Approaching Logographic Writing Systems
When I started learning languages in my late teenage years, I began with French and Persian. French, like most European languages, uses an alphabetic writing system, whereas Persian, like many languages in the Middle East uses an abjad writing system. I later also learned north Indian languages which use abugida writing systems, and last year I began learning Japanese which makes use of both syllabic and logographic writing systems.
If you’re reading this article you’ll be familiar with alphabetic writing systems, where individual symbols generally represent both vowels and consonants. With abjad writing systems, each symbol generally represents a consonant and the responsibility of determining the correct vowels between those consonants falls with the reader, though modern abjad writing systems such as the Arabic and Hebrew alphabets have optional diacritic marks or symbols that can represent some vowels.
Abugida writing systems represent consonant and vowel combinations as a unit, usually with the consonant being the anchor symbol and the specific vowel notation being appended to it in some way. In contrast to abugidas, the symbols in syallabic writing systems cannot be split into discrete consonants and vowels, but instead have different symbols for specific consonant-vowel combinations.
The importance of reading in language acquisition is something that Alex Strick and others have emphasised for some time now, and it has definitely been reflected in my own language learning experiences. When I began learning Japanese last year, after getting a handle on the basics of Japanese grammar with the Michel Thomas audio courses, I set aside some time to learn the Hiragana and Katakana syllabaries, and steadily began to increase my time spent reading Japanese.
Written Japanese typically consists of a mixture of the two syllabaries, the occasional word written in the Latin alphabet, and words or parts of words written using logograms. Logograms in Japanese are called Kanji, and they are essentially logographic characters that have been adopted from written Chinese throughout history. The primary difference between logographic symbols and symbols in other writing systems is that logographic symbols represent concepts, not sounds.
There are many introductory resources where Japanese readings are given using only the Hiragana and Katakana syllabaries, and those are the resources that I initially started reading with. Once I was comfortable reading Japanese texts written in Hiragana and Katakana characters, I started working my way through the first volume of the famous Genki textbooks. For a while things were going well, with various Kanji characters being introduced as lessons progressed with syllabic readings given alongside them, but very quickly the lack of breadth in my knowledge of Kanji characters became a bottleneck to my progression through the textbook.
I had never been faced with a bottleneck like this before with any of the languages I had previously studied. Exposure to reading had served me incredibly well when learning languages which used any other writing system, by reinforcing my command of the symbols in the case of abjads and abugidas, or reinforcing my understanding of orthographic conventions in languages using alphabets, as well increasing my familiarity with idiomatic sentence structures and expanding my vocabulary.

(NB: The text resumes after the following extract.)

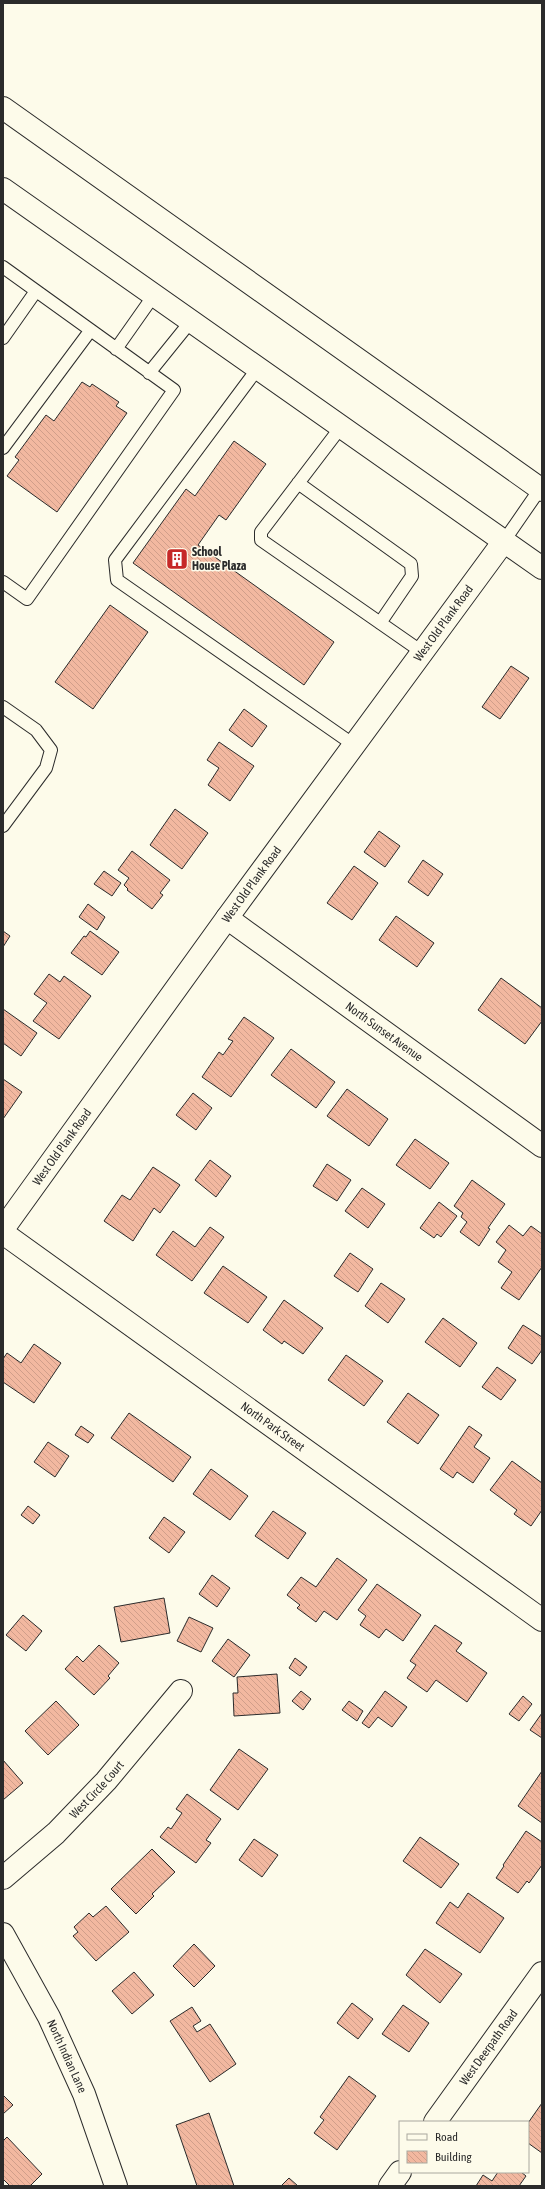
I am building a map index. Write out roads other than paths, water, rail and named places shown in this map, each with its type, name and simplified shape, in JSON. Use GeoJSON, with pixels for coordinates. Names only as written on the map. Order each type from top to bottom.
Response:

At first I tried going through resources with a specific focus on learning Kanji characters such as the Remembering the Kanji series, but I found that the disconnect between the order in which characters were introduced in these courses and the order in which characters were introduced in readings geared towards those yet to reach an intermediate level was having an adverse effect on both the rate of my overall language acquisition and also my level of motivation.
Soon thereafter I came across WaniKani, an online Kanji learning platform, where the focus is primarily on learning to recognise the characters rather than learning how to write them as well. I began to integrate multiple daily sessions on WaniKani into my Japanese learning schedule, but towards the end of 2016, both due to the of the lack of progress in bypassing the Kanji bottleneck and increasing work-related constraints on my free time, I burnt out and set Japanese aside for a number of months until recently picking it back up again in February.

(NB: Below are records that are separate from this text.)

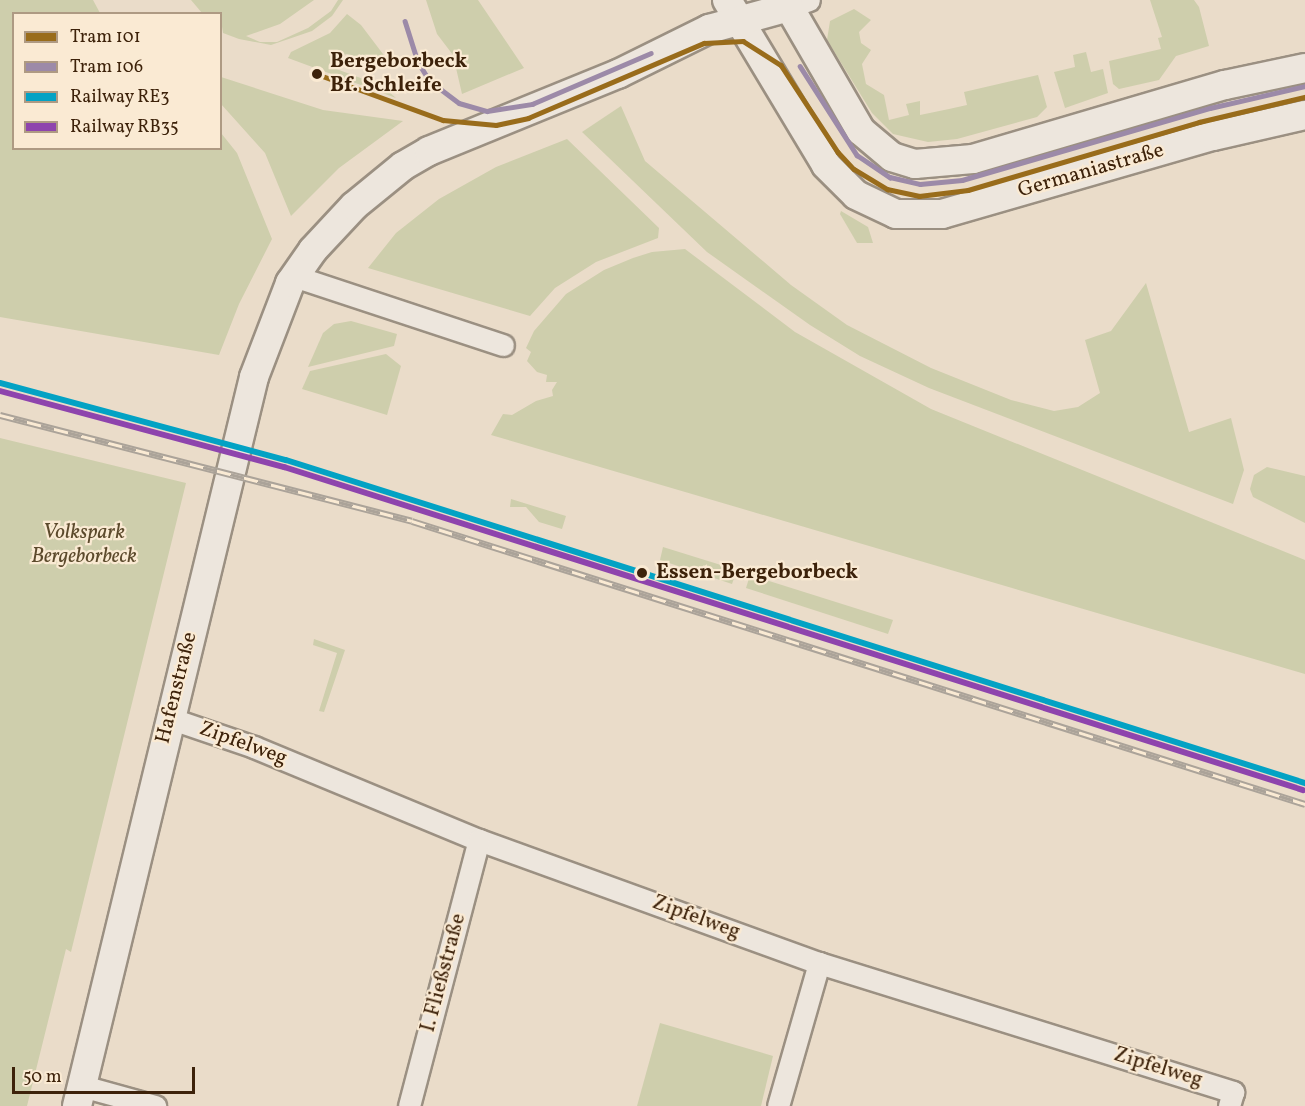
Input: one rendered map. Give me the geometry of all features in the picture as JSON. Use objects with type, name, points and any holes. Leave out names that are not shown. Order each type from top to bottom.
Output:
[{"type":"main road","name":"Hafenstraße","points":[[79,1096],[167,726],[254,377],[272,321],[294,276],[354,206],[409,162],[440,145],[560,98],[709,29],[733,10],[794,2]]},
{"type":"main road","name":"Germaniastraße","points":[[794,2],[861,131],[898,160],[932,165],[964,161],[1225,85],[1305,68]]},
{"type":"main road","name":"Germaniastraße","points":[[733,10],[826,165],[856,195],[876,207],[907,215],[942,214],[1213,136],[1305,115]]},
{"type":"street","points":[[294,276],[502,345]]},
{"type":"street","name":"Zipfelweg","points":[[167,726],[254,747],[479,840],[819,963],[1231,1099]]},
{"type":"street","name":"I. Fließstraße","points":[[409,1106],[479,840]]},
{"type":"street","points":[[778,1106],[819,963]]},
{"type":"street","points":[[79,1096],[155,1106]]},
{"type":"green space","points":[[0,0],[93,0],[99,12],[12,12],[12,150],[222,150],[222,134],[237,153],[272,239],[239,304],[219,355],[0,317]]},
{"type":"green space","points":[[191,0],[314,0],[280,24],[246,36],[260,42],[277,42],[308,28],[331,11],[338,0],[343,0],[332,16],[312,31],[271,45],[239,39],[223,33],[222,12],[201,12]]},
{"type":"green space","points":[[426,0],[478,0],[524,68],[462,94],[453,55],[437,34]]},
{"type":"green space","points":[[1150,0],[1194,0],[1199,7],[1209,46],[1176,56],[1159,80],[1119,89],[1113,84],[1109,61],[1161,49],[1158,38],[1162,37]]},
{"type":"green space","points":[[854,9],[871,20],[859,32],[861,43],[871,50],[862,64],[866,84],[884,95],[889,120],[909,115],[906,104],[920,101],[920,115],[949,109],[967,105],[964,92],[1038,75],[1047,107],[1037,117],[957,139],[928,142],[893,134],[872,113],[827,40],[830,21]]},
{"type":"green space","points":[[347,14],[361,25],[386,58],[381,58],[379,65],[367,66],[366,61],[347,54],[334,58],[331,67],[382,86],[396,98],[288,58],[291,52],[330,33]]},
{"type":"green space","points":[[1086,52],[1091,72],[1103,69],[1108,93],[1065,108],[1054,72],[1075,67],[1073,55]]},
{"type":"green space","points":[[222,77],[323,110],[403,121],[339,168],[291,216],[265,153],[222,105]]},
{"type":"green space","points":[[621,106],[645,161],[791,285],[847,325],[931,368],[1011,400],[1054,411],[1078,407],[1100,393],[1085,340],[1111,331],[1146,283],[1189,432],[1231,418],[1244,470],[1233,504],[929,388],[860,356],[810,325],[707,252],[582,132]]},
{"type":"green space","points":[[567,139],[659,228],[658,238],[596,262],[555,288],[530,316],[368,268],[396,233],[439,199],[496,167]]},
{"type":"green space","points":[[841,211],[868,227],[873,243],[857,243],[840,214]]},
{"type":"green space","points":[[685,249],[795,332],[931,409],[1305,560],[1305,674],[491,435],[503,414],[512,415],[536,401],[553,396],[552,390],[557,382],[546,382],[547,375],[537,372],[527,361],[531,352],[526,348],[534,331],[566,294],[604,270],[633,258],[652,252]]},
{"type":"green space","points":[[351,321],[397,334],[394,346],[308,367],[323,333],[334,324]]},
{"type":"green space","points":[[386,354],[401,366],[387,415],[302,389],[310,371]]},
{"type":"green space","name":"Volkspark Bergeborbeck","points":[[0,438],[186,483],[71,952],[66,949],[27,1106],[0,1106]]},
{"type":"green space","points":[[1267,467],[1305,476],[1305,523],[1253,497],[1250,489],[1254,475]]},
{"type":"green space","points":[[511,499],[566,516],[562,529],[539,522],[526,507],[510,507]]},
{"type":"green space","points":[[663,547],[737,570],[732,584],[660,560]]},
{"type":"green space","points":[[750,575],[893,620],[888,634],[746,588]]},
{"type":"green space","points":[[314,639],[345,650],[324,712],[319,711],[337,653],[313,645]]},
{"type":"green space","points":[[660,1023],[773,1056],[761,1106],[637,1106]]},
{"type":"railway","points":[[0,415],[412,521],[1305,804]]},
{"type":"tram line","name":"106","points":[[405,21],[418,62],[430,81],[459,103],[487,111],[532,104],[651,53]]},
{"type":"tram line","name":"101","points":[[317,74],[443,120],[496,125],[528,118],[704,43],[743,41],[781,65],[838,152],[854,169],[887,189],[919,196],[968,190],[1199,122],[1305,97]]},
{"type":"tram line","name":"106","points":[[800,66],[857,155],[890,177],[920,184],[962,180],[1210,108],[1305,86]]},
{"type":"rail line","name":"RE3","points":[[0,383],[286,460],[1305,783]]},
{"type":"rail line","name":"RB35","points":[[0,391],[284,467],[1303,790]]},
{"type":"place","name":"Bergeborbeck Bf. Schleife","points":[[317,74]]},
{"type":"place","name":"Essen-Bergeborbeck","points":[[642,573]]}]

The main lesson that I have taken away from last year’s experience with Japanese is that I need to reach a certain breadth of Kanji knowledge before I will be able to progress beyond the point at which I burnt out. With this lesson in mind, I have decided to put the entirety of my current Japanese study efforts into increasing my character recognition abilities before continuing on with Genki or indeed any other Japanese textbook.

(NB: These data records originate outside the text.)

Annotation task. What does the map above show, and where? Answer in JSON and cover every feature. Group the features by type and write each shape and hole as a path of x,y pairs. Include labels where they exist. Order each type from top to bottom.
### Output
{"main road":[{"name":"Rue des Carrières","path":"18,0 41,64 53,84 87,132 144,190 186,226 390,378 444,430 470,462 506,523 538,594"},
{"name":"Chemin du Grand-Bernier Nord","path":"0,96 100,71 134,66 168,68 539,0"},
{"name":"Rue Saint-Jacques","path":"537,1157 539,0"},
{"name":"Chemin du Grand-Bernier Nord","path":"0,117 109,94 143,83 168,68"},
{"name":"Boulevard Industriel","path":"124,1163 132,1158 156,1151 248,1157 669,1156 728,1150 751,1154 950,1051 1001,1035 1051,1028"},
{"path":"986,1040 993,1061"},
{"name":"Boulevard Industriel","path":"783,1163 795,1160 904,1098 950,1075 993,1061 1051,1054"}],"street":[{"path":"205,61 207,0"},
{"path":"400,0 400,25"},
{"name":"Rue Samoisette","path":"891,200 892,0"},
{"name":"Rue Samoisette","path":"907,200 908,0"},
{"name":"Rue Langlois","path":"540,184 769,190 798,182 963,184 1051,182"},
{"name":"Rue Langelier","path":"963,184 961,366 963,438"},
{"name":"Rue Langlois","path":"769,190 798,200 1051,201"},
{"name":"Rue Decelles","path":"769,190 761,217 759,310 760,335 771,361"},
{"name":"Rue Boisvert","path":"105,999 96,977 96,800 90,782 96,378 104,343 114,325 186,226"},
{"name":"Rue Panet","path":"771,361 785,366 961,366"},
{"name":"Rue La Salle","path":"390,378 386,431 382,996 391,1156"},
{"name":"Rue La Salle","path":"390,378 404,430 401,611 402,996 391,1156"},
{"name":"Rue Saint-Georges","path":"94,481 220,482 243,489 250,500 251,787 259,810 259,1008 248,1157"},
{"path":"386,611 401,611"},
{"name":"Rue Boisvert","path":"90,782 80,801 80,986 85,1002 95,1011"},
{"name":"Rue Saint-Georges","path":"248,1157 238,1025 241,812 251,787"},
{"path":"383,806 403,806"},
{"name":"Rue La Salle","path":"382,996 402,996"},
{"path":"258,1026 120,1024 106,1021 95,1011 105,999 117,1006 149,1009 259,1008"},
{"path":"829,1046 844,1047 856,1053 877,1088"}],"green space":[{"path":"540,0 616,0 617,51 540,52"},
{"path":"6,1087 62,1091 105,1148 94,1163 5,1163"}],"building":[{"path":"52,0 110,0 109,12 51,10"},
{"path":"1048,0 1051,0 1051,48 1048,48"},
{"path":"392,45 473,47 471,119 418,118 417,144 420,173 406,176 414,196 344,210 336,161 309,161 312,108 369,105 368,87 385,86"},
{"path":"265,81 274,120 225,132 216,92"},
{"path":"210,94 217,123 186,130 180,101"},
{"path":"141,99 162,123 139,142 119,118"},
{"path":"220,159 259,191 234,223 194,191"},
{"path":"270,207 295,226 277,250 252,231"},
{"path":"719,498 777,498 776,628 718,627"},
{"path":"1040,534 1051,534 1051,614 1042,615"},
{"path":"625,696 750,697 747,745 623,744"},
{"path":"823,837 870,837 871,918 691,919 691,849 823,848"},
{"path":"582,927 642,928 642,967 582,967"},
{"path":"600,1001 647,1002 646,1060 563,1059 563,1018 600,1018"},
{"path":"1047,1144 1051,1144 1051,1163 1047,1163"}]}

I have continued using WaniKani since clearing my review backlog and now I encounter between three to five new characters a day. I also have enough of a grammatical base in the language to be able to look at isolated example sentences using those characters and understand them, and more crucially, recognise idiomatic usage of the characters that I’m learning in context.
I’m not sure at this point how much longer I’ll spend focusing solely on Kanji. I will review a random selection from the Genki readings that I was previously struggling with every three months or so to try and gauge where I’m at and how far I have left to go, but I think that I could stand to benefit from setting specific benchmarks and goals which would provide a clearer indication of when I’m ready to return to the textbooks and start working on graded readings aimed at introducing new grammatical concepts again.